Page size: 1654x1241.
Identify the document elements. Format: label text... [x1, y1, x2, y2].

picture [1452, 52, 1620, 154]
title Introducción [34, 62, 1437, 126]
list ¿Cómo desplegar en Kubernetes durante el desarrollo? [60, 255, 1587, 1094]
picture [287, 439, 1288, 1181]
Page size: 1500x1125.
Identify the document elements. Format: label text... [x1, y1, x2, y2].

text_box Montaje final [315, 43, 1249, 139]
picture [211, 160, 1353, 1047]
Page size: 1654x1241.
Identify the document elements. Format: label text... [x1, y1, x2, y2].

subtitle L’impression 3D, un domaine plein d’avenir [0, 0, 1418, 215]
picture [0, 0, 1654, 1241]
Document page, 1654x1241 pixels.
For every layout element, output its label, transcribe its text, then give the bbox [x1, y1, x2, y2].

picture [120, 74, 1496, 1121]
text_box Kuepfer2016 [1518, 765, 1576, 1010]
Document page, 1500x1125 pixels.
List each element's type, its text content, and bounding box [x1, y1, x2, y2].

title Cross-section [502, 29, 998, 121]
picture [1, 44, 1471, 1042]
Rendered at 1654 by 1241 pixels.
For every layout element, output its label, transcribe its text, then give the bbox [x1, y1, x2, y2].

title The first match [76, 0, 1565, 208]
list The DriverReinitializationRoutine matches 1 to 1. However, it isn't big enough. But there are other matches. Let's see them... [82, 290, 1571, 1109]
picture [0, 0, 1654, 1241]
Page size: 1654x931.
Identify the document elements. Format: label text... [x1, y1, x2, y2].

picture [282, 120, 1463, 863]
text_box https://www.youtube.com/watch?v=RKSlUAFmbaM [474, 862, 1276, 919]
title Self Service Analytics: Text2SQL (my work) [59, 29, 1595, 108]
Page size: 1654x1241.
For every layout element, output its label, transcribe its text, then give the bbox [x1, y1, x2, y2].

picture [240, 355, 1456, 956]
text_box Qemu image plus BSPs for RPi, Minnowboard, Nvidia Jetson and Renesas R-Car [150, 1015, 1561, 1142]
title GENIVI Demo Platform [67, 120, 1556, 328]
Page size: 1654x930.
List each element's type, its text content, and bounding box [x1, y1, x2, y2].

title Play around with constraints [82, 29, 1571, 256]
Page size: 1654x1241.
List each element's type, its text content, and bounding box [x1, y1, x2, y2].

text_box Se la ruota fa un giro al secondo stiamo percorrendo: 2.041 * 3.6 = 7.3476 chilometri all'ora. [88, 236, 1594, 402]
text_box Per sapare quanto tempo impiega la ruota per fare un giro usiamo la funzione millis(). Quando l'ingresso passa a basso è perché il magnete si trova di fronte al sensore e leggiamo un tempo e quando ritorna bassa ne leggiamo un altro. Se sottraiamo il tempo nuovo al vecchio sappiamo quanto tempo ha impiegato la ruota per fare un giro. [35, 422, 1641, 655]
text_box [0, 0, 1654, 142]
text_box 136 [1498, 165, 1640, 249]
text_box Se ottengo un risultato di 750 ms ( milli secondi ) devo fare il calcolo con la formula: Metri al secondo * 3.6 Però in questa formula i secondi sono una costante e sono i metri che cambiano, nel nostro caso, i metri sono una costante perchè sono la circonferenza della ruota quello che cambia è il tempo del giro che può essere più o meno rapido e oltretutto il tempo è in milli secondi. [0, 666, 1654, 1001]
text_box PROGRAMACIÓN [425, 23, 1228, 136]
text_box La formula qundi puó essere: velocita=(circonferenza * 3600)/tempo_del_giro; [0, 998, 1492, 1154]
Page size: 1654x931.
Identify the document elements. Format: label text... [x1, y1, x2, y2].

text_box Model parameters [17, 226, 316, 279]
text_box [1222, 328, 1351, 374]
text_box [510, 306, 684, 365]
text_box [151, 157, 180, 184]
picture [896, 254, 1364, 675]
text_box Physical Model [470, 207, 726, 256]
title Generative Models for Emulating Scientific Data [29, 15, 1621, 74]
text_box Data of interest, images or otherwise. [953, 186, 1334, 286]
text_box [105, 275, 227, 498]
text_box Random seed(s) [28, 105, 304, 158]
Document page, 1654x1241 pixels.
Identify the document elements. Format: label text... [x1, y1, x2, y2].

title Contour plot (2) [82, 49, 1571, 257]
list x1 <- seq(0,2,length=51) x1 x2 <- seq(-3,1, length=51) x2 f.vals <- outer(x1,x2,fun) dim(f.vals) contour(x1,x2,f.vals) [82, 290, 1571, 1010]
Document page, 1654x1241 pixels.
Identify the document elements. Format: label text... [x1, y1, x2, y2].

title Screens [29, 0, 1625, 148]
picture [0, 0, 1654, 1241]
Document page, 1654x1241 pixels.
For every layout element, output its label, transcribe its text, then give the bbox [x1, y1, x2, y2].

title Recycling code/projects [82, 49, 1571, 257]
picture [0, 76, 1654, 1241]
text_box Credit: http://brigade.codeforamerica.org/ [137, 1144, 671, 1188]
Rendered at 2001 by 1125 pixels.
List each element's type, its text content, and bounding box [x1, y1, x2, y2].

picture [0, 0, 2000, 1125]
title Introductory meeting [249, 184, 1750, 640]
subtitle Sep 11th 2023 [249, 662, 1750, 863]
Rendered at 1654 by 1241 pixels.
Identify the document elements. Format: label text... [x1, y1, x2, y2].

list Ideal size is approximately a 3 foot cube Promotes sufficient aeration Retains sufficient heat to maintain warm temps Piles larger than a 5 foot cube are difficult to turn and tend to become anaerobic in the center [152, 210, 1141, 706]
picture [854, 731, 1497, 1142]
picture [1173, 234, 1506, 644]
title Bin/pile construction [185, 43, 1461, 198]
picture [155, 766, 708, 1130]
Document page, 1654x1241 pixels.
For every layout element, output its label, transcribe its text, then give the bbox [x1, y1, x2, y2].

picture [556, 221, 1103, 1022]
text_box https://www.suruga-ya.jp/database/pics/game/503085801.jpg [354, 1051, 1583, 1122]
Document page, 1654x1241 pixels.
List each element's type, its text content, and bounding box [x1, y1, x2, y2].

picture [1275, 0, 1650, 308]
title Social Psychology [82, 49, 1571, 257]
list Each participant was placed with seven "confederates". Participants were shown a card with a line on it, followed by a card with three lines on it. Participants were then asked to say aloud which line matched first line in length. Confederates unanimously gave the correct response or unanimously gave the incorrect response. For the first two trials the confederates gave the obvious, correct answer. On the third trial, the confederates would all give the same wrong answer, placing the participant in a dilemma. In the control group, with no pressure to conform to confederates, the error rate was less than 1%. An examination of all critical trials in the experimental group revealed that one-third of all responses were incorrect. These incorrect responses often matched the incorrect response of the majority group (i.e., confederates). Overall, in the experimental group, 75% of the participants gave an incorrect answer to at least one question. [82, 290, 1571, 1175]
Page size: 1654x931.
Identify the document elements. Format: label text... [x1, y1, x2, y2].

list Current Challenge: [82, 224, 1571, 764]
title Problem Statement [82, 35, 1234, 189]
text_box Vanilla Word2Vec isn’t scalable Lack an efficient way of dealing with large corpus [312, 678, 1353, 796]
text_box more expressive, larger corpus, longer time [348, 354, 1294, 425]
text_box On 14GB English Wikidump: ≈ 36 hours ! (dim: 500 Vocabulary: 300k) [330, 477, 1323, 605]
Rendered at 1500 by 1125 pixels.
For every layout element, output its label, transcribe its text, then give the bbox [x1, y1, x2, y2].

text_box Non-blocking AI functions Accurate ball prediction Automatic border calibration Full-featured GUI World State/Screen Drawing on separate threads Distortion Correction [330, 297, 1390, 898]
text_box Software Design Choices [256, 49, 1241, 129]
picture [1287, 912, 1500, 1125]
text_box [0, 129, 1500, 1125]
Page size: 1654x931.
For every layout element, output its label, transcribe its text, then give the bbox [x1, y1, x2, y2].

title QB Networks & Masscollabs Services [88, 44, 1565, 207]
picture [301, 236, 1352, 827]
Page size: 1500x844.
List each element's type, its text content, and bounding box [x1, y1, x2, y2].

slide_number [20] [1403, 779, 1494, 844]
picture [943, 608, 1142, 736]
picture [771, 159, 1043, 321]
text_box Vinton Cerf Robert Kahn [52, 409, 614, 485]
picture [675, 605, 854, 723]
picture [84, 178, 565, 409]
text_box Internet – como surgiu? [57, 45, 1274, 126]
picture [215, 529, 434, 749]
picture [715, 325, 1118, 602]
★ ★ ★ ★ ★
**What is needed**
Please copy the material word for word, starting at the line that contains "Rendered at 1500 by 1125 pixels." and ending at the final line of the material.

**Solved problem**
Rendered at 1500 by 1125 pixels.
For every layout element, output its label, transcribe its text, then give the bbox [x1, y1, x2, y2].

text_box Non-blocking AI functions Accurate ball prediction Automatic border calibration Full-featured GUI World State/Screen Drawing on separate threads Distortion Correction [330, 297, 1390, 898]
text_box Software Design Choices [256, 49, 1241, 129]
picture [1287, 912, 1500, 1125]
text_box [0, 129, 1500, 1125]
Page size: 1654x931.
For every layout element, output its label, transcribe its text, then give the bbox [x1, y1, x2, y2].

title QB Networks & Masscollabs Services [88, 44, 1565, 207]
picture [301, 236, 1352, 827]
Page size: 1500x844.
List each element's type, its text content, and bounding box [x1, y1, x2, y2].

slide_number [20] [1403, 779, 1494, 844]
picture [943, 608, 1142, 736]
picture [771, 159, 1043, 321]
text_box Vinton Cerf Robert Kahn [52, 409, 614, 485]
picture [675, 605, 854, 723]
picture [84, 178, 565, 409]
text_box Internet – como surgiu? [57, 45, 1274, 126]
picture [215, 529, 434, 749]
picture [715, 325, 1118, 602]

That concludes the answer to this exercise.